Similar to the first day, the second day of ECRYPT II VAM2 Workshop on Practical Implementation Attacks was mostly dedicated to industry talks. The morning session started with a very interesting talk given by Steven Murdoch from Cambridge University who presented man-in-the middle attacks for chip and PIN payments. It was his second talk on this workshop and the second one being as interesting as the first one on the day before. He described possibilities how to use a fake terminal to perform an on-line attack and charge the user more for a transaction then he would expect.
Next, Benoit Feix from Inside Secure gave a talk about the Daily Life for a Secure Product in the Industry, where he introduced threats and countermeasures against physical attacks and a more general overview of how companies have to deal with it in their product and design life cycle. Afterwards, Lex Schoonen gave a talk about the Practical Aspects of Security Evaluation where he described the use and pitfalls of Common Criteria standards. He also presented a couple of practical evaluation examples which shown out-of-the-box thinking, e.g. use an UZI gun to shoot away a chip from the PCB board which was responsible for raising an alarm and erasing the key storage. The trick was to be quicker than the signal propagation time, chip setup time etc. So it seems that that the UZI has a new application.

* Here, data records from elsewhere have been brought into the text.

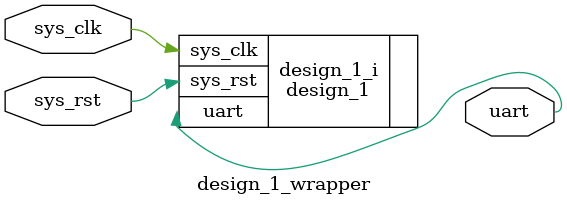
<source format=v>
`timescale 1 ps / 1 ps

module design_1_wrapper
   (sys_clk,
    sys_rst,
    uart);
  input sys_clk;
  input sys_rst;
  output uart;

  wire sys_clk;
  wire sys_rst;
  wire uart;

  design_1 design_1_i
       (.sys_clk(sys_clk),
        .sys_rst(sys_rst),
        .uart(uart));
endmodule

</source>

The workshop ended with two talks given by Sergei Skorobogatov from Cambridge University in which he presented Fault Attacks on Secure Chips and Side-channel Attacks: New Directions and Horizons. Both talks were very interested, specially the second one where we could hear about new measurement setups with lower noise. This allows to perform power attacks quicker and with less traces. Unfortunately, to achieve lower noise, lots of design details have to be know in advance. The whole idea also suffers from randomization issues but nevertheless the overall performance improvement was significant.